— Одна просьба! Вам она ничего не стоит! Дайте мне возможность уйти по собственному желанию!
— Так же, как ушел мастер-изобретатель Серебряков?
И это было последним, сокрушающим ударом. Костылев весь как-то сплющился, втянулся в кресло, как улитка в раковину, стал маленьким и сгорбленным. Последним усилием воли он попытался овладеть собой, потому что обладал неистощимым запасом нахальства, Он повторил просьбу.
— Боюсь, что уйти вам придется по собственному нежеланию работать с коллективом, Костылев.
Токарев встал.
— У вас есть что-то еще ко мне?
— Я прошу вас… Я вас очень прошу! — уже совсем открыто взмолился Костылев. — Вы не теряете ничего, а мне надо работать! У меня семья! Михаил Сергеевич!
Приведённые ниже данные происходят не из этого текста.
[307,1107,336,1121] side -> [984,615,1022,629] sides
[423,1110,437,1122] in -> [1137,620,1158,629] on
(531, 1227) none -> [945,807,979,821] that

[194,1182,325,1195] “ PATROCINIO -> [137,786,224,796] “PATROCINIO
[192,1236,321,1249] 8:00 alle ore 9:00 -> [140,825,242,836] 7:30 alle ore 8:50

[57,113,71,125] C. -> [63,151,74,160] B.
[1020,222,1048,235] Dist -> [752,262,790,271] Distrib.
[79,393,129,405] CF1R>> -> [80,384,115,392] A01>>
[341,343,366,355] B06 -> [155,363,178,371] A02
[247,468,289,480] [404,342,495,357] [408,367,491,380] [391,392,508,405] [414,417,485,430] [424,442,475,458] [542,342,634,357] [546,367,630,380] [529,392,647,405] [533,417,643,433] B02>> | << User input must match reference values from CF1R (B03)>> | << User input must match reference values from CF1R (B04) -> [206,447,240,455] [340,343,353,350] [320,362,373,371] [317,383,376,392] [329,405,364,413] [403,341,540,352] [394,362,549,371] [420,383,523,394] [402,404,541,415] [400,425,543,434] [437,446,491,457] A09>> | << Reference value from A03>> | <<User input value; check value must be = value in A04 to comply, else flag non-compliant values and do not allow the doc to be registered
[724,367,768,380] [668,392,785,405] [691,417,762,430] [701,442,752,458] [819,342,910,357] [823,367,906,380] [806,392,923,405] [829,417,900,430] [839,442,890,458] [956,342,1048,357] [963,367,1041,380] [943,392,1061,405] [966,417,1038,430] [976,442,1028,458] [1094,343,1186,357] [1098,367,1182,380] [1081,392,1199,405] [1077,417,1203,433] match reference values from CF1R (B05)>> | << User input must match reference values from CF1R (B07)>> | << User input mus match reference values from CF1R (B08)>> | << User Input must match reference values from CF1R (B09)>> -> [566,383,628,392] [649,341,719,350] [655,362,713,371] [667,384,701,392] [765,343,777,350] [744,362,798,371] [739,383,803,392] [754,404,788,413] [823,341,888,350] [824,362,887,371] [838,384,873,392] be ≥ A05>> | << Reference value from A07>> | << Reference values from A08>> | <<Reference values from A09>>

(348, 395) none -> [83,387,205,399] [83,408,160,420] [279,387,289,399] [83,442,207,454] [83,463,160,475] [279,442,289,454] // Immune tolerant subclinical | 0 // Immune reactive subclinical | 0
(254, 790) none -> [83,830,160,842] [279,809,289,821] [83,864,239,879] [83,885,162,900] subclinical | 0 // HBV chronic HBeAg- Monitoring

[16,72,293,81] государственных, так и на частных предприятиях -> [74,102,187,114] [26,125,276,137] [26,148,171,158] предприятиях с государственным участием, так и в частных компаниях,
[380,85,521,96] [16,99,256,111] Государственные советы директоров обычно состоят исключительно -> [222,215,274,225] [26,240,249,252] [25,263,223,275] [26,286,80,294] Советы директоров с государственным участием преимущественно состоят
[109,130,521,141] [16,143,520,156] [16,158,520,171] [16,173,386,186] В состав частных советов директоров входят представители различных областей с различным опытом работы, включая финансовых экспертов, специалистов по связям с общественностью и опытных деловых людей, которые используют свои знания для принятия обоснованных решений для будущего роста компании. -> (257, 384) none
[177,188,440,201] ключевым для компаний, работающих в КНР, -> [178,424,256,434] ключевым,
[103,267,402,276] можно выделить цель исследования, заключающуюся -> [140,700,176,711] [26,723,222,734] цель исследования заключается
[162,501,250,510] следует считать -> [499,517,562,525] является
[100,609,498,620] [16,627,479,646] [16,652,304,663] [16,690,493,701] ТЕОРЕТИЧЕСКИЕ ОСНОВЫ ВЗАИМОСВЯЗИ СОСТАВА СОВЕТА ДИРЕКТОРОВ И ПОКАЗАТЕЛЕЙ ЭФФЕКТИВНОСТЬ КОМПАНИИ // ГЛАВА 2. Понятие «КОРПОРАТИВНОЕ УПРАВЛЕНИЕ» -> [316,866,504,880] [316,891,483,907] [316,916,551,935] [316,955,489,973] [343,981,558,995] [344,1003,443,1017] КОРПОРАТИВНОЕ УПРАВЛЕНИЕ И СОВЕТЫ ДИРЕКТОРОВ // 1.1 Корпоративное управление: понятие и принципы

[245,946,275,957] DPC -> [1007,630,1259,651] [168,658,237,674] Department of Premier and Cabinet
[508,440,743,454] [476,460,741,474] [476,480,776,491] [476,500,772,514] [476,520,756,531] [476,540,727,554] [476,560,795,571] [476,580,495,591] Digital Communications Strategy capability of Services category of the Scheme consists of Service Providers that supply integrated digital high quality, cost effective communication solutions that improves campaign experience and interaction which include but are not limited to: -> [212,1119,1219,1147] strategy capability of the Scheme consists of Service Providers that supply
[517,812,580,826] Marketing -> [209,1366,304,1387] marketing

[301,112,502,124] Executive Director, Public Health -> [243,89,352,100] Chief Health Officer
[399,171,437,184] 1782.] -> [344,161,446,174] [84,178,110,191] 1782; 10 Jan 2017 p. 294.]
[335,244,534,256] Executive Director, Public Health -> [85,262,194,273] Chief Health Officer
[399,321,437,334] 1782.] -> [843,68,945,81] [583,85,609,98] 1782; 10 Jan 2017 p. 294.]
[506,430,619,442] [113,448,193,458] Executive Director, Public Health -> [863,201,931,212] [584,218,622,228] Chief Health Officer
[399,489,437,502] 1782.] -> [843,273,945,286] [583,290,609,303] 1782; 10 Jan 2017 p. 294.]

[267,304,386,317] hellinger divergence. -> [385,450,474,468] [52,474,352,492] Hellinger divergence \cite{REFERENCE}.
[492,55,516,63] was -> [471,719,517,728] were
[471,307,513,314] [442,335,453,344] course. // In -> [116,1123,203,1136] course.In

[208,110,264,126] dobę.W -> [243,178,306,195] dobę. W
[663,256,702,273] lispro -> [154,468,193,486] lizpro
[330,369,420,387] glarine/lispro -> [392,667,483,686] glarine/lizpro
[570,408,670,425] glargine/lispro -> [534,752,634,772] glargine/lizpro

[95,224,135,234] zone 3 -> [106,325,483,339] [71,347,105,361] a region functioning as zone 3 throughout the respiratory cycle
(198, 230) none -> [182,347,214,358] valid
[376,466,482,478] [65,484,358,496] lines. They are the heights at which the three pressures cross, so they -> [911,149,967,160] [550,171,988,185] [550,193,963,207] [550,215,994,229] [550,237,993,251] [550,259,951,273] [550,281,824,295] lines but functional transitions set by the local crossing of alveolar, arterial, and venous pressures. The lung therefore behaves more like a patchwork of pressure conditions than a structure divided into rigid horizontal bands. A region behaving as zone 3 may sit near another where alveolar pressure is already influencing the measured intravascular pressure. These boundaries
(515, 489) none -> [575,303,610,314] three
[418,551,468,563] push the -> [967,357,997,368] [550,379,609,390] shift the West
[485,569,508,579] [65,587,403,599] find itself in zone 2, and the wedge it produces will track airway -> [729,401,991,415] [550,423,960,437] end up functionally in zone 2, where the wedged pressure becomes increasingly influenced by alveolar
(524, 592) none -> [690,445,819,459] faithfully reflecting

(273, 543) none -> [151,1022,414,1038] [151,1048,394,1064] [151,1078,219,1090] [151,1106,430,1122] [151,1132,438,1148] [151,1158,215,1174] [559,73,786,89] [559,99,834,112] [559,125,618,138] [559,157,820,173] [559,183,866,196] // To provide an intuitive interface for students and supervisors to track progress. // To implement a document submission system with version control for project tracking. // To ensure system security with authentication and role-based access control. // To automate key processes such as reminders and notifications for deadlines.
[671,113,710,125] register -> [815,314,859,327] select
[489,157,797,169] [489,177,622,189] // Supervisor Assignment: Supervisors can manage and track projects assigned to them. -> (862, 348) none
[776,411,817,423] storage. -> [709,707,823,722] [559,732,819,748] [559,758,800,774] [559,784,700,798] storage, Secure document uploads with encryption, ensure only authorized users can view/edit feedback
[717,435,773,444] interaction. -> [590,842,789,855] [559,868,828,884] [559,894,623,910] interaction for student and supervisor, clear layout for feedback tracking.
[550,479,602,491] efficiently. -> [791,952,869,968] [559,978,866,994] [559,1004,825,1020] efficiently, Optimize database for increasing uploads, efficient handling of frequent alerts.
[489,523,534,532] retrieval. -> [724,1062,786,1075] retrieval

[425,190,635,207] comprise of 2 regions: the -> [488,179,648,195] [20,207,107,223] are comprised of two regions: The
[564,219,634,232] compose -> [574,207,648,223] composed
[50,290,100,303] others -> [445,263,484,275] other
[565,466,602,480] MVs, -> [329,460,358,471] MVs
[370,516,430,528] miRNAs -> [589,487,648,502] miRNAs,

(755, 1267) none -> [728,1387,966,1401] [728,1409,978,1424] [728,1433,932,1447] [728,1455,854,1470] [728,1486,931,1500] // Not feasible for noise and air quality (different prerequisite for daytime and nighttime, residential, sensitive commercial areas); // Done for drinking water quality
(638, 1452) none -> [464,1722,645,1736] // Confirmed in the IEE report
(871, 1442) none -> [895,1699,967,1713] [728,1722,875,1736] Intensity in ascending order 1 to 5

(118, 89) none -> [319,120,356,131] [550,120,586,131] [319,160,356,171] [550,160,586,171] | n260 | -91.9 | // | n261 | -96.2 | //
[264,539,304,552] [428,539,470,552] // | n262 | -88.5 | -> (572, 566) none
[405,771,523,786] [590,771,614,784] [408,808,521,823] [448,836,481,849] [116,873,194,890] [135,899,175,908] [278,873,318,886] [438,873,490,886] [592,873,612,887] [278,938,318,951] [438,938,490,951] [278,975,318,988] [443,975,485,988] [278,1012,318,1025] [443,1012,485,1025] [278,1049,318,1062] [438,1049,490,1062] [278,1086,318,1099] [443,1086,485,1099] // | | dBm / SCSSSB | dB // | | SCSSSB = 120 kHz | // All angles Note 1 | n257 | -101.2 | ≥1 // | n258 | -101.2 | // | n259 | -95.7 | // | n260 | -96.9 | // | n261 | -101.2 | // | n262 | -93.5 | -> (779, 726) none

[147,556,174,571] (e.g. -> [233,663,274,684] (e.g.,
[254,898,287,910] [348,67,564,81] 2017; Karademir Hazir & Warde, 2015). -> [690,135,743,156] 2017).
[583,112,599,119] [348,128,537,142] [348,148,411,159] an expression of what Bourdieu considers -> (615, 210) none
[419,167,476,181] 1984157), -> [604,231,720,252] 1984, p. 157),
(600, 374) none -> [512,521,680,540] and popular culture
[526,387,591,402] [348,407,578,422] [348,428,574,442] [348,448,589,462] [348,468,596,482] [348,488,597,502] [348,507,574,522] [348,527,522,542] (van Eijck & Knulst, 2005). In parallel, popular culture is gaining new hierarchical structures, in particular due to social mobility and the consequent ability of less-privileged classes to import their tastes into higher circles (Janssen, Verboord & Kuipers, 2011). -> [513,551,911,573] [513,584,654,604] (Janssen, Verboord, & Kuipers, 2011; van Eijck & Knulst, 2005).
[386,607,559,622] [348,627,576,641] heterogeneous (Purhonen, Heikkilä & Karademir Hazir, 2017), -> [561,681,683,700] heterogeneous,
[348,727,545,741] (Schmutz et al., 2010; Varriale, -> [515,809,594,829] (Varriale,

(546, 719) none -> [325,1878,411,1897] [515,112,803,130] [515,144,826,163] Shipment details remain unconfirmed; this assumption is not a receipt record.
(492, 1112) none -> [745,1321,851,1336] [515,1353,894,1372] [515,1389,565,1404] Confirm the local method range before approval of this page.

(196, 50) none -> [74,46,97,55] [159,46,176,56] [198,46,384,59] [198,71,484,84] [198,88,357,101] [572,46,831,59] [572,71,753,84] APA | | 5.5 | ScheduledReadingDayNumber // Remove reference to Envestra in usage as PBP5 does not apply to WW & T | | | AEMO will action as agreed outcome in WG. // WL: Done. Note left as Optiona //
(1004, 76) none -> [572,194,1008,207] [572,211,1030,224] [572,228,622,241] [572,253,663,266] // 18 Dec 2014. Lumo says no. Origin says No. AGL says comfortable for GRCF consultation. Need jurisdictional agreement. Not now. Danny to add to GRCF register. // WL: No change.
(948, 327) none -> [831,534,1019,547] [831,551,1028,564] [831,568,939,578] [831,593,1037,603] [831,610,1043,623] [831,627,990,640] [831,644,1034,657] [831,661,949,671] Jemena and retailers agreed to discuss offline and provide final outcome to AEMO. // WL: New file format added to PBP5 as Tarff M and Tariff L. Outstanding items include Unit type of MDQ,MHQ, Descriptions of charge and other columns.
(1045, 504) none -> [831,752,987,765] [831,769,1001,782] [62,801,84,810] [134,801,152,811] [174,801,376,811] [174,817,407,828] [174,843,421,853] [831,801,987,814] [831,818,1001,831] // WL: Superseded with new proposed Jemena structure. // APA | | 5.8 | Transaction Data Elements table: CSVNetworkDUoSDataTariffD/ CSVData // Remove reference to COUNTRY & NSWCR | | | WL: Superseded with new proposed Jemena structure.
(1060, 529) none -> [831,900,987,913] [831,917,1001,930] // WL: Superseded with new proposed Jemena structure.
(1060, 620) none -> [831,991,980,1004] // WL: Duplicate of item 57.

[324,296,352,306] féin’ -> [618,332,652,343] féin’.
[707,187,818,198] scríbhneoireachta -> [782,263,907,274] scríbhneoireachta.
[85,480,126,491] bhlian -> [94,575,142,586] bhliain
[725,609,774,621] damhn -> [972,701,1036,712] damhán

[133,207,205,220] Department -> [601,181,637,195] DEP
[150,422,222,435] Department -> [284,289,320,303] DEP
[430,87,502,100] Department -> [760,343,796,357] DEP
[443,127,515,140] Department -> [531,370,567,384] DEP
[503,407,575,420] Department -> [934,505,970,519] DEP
Я прошу…
Он говорил и упрашивал, давал всевозможные обещания, не вдумываясь даже хорошо в свои слова. Ему важно было одно…
Неожиданно открылась дверь. За ней стоял Ярцев, из-за плеча которого выглядывало унылое, помятое лицо Шпульникова.
— Можно к тебе, Михаил? — Ярцев переступил порог. — Пока ты не кончил разговор, есть одно дело. Шпульников, пройдите. Да, наверно, и всем можно? Товарищи! Александр Степанович, где вы? — обернувшись, позвал Ярцев. — Давайте сюда с Терниным.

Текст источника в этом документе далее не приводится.